Thus fell Russell and Sidney, two names that will, it is hoped, be for ever dear to every English heart.  When their memory shall cease to be an object of respect and veneration, it requires no spirit of prophecy to foretell that English liberty will be fast approaching to its final consummation.  Their department was such as might be expected from men who knew themselves to be suffering, not for their crimes, but for their virtues.  In courage they were equal, but the fortitude of Russell, who was connected with the world by private and domestic ties, which Sidney had not, was put to the severer trial; and the story of the last days of this excellent man’s life fills the mind with such a mixture of tenderness and admiration, that I know not any scene in history that more powerfully excites our sympathy, or goes more directly to the heart.
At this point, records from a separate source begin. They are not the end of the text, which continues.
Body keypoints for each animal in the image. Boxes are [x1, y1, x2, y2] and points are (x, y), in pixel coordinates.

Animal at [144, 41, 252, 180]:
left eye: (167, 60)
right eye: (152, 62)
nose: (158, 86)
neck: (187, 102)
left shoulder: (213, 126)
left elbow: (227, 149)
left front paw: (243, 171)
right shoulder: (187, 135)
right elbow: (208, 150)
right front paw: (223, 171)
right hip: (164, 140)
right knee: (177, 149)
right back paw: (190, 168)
The very day on which Russell was executed, the University of Oxford passed their famous decree, condemning formally, as impious and heretical propositions, every principle upon which the constitution of this or any other free country can maintain itself.  Nor was this learned body satisfied with stigmatising such principles as contrary to the Holy Scriptures, to the decrees of councils, to the writings of the fathers, to the faith and profession of the primitive church, as destructive of the kingly government, the safety of his majesty’s person, the public peace, the laws of nature, and bounds of human society; but after enumerating the several obnoxious propositions, among which was one declaring all civil authority derived from the people; another, asserting a mutual contract, tacit or express, between the king and his subjects; a third, maintaining the lawfulness of changing the succession to the crown; with many others of a like nature, they solemnly decreed all and every of those propositions to be not only false and seditious, but impious, and that the books which contained them were fitted to lead to rebellion, murder of princes, and atheism itself.  Such are the absurdities which men are not ashamed to utter in order to cast odious imputations upon their adversaries; and such the manner in which churchmen will abuse, when it suits their policy, the holy name of that religion whose first precept is to love one another, for the purpose of teaching us to hate our neighbours with more than ordinary rancour.  If Much Ado about Nothing had been published in those days, the town-clerk’s declaration, that receiving a thousand ducats for accusing the Lady Hero wrongfully, was flat burglary, might be supposed to be a satire upon this decree; yet Shakespeare, well as he knew human nature, not only as to its general course, but in all its eccentric deviations, could never dream that, in the persons of Dogberry, Verges, and their followers, he was representing the vice-chancellors and doctors of our learned university.